Note that programs reaching the performance points threshold to be promoted and are initially assigned to a lower enrollment division, based on their 2024-25 tournament assignment enrollments, will be promoted back into the division they competed in during the most recent season’s tournament series.
In addition, the performance factor process affords schools the opportunity to appeal their promotion to the division with the next largest enrollments based on performance points. Of the 37 programs listed above that compiled the threshold of points to engage in a promotion, 12 appeals were submitted. The Classification Committee reviewed and evaluated these with one approval (Albany-Monticello girls basketball). It is also noteworthy that 13 of the 35 programs that achieved the six-point threshold competed in Division 1 in 2024 and will be promoted only if their enrollment places them in a division with lower enrollments.

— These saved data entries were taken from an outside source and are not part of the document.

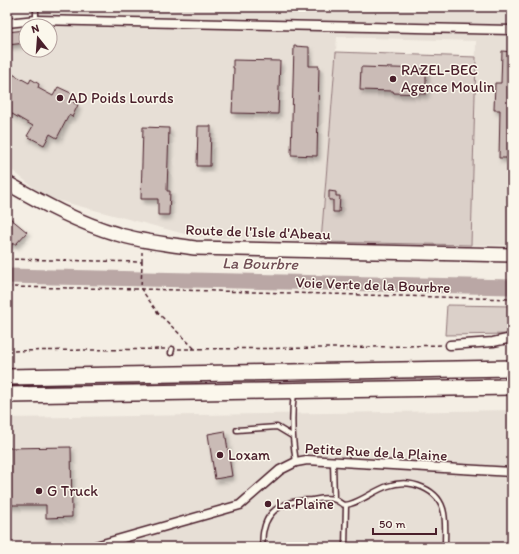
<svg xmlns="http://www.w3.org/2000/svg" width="519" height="554" viewBox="0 0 519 554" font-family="Itim,sans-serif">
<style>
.built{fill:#e7dfd6;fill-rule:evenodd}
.green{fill:#dbd0c9;stroke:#92787a}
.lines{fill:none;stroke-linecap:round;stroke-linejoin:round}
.river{stroke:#baa7a5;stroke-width:15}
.building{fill:#cabbb6;stroke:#4a1f2b;filter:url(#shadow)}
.lane-casing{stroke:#4a1f2b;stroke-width:7}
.street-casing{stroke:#4a1f2b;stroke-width:11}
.primary-casing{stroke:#4a1f2b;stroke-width:16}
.highway-casing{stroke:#4a1f2b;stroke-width:18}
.path{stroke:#4a1f2b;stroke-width:1.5;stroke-dasharray:4 3;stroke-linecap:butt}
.lane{stroke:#fbf7ec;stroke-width:4}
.street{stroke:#fbf7ec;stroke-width:8}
.primary{stroke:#fbf7ec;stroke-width:13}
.highway{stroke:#fbf7ec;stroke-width:15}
.poi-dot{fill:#4a1f2b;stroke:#fbf7ec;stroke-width:1.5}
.labels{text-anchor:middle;stroke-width:3;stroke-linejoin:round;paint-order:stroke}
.poi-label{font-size:15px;fill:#4a1f2b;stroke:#fbf7ec;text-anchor:start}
.street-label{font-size:15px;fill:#4a1f2b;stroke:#fbf7ec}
.water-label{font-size:16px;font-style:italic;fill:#714f56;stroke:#fbf7ec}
</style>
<defs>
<filter id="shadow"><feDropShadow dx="2.5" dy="4" stdDeviation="2" flood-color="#0004"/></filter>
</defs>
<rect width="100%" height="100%" fill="#f4eee4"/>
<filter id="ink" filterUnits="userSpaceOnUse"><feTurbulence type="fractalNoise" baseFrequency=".025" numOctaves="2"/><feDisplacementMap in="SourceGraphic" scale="8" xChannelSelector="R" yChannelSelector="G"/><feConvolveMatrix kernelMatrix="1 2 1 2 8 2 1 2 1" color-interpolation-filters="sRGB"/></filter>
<g filter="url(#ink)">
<!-- built -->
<path class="built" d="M34,7H512V245H471L476,41L337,37L321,242L196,237L45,197L7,166V24L34,12ZM26,26H50V50H26Z
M512,410V547H7V418Z"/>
<!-- green -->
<path class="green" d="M336,52L476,57L471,245L321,242Z
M447,305L512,306V334L445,335Z"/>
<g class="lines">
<!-- river -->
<path class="river" d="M7,276L512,287"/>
</g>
<!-- building -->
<path class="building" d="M26,30V43L7,45V32Z
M294,46L309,47V66H319L317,156L291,155Z
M502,51L512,52V158H499L500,110H494L495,83H501Z
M233,60L280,61L278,114L232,113L234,68H233Z
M361,67L426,69V94L394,93L393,91L360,90Z
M7,71L29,83L31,79L39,84L38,88L53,96L58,87L73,94L74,103L78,105L72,117L69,115L57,138L50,134L44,145L27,136L33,126L7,111Z
M198,126H211L210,166H197Z
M143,127L169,128L167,191H170L169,215H158V199H141Z
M329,191L336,192V196H340L339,212H333V200H329Z
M10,218L27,232L16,244H7V222Z
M225,431L232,476L215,479L208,434Z
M71,447L72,517L46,518V505H7V448Z"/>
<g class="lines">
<!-- lane casing -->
<g class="lane-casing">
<path id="lane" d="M36,20V7
M171,353L172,349
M294,393C291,417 292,438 296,462
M237,430L277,427L292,436
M333,462L334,499
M262,547C263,541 262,534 264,529C269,505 292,500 312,500C318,499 327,497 333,499C341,501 340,507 350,504C364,500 375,490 388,486C410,478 440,489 444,513C446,524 445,536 445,547
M345,547L346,505"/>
</g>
<!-- street casing -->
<g class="street-casing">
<path id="street" d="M7,23L36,20L512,30
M450,345L493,342L512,338
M92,547L240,505L280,470L296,462L307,460L512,472"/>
</g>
<!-- primary casing -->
<g class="primary-casing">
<path id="primary" d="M7,183C42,203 79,223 117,234C142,242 169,244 195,248L512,255"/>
</g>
<!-- highway casing -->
<g class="highway-casing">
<path id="highway" d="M7,377L512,368
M7,395L512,387"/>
</g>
<!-- path -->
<path class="path" d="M7,259L142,262L141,289L512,299
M142,262V252
M7,287L141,289L158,313L195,349
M178,349L337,348L443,345
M7,351L167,349"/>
<!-- lane -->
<use href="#lane" class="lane"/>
<!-- street -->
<use href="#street" class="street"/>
<!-- primary -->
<use href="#primary" class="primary"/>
<!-- highway -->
<use href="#highway" class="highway"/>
</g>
</g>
<!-- markers -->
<g class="poi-dot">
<circle cx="393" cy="79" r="4"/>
<circle cx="60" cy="98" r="4"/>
<circle cx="220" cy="455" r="4"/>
<circle cx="39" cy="491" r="4"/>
<circle cx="268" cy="504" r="4"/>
</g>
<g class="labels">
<!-- poi labels -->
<g class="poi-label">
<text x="401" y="75">RAZEL-BEC<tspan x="401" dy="17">Agence Moulin</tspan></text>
<text x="68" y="103">AD Poids Lourds</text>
<text x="228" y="460">Loxam</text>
<text x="47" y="496">G Truck</text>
<text x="276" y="509">La Plaine</text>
</g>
<!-- street labels -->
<g class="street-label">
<text transform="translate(258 232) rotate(2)" y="5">Route de l'Isle d'Abeau</text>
<text transform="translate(373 285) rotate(2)" y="5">Voie Verte de la Bourbre</text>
<text transform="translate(376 452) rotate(3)" y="5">Petite Rue de la Plaine</text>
</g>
<!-- water labels -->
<g class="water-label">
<text transform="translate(260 263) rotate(1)" y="6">La Bourbre</text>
</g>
</g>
<!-- margin -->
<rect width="519" height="554" fill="none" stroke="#fbf7ec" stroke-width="24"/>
<rect x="12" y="12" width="495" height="530" fill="none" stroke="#4a1f2b" stroke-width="1.5" filter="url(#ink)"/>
<!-- north arrow -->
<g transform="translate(38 38) rotate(343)"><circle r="19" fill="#fbf7ec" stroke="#b4a19f"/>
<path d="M0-3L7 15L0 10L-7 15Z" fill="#4a1f2b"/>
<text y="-6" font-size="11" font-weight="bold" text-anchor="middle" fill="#4a1f2b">N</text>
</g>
<!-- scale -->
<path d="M373 528v6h63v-6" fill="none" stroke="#4a1f2b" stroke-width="2"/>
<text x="379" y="528" font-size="12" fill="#4a1f2b" stroke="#fbf7ec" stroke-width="3" paint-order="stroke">50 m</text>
</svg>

The WIAA will release the tournament series assignments for all 2024-25 winter sports later this spring.
For more on the performance factor process, visit the Classification Committee homepage (https://www. wiaawi.org/Schools/Competitive-Balance) on the WIAA website.
In the fall sports evaluation process, Medford’s girls cross country program compiled five points over the past three years to avoid moving up by one point. The Raiders won sectional championships to earn two points in 2021 and 2022, but qualified for state by finishing second in this year’s sectional to earn one additional point.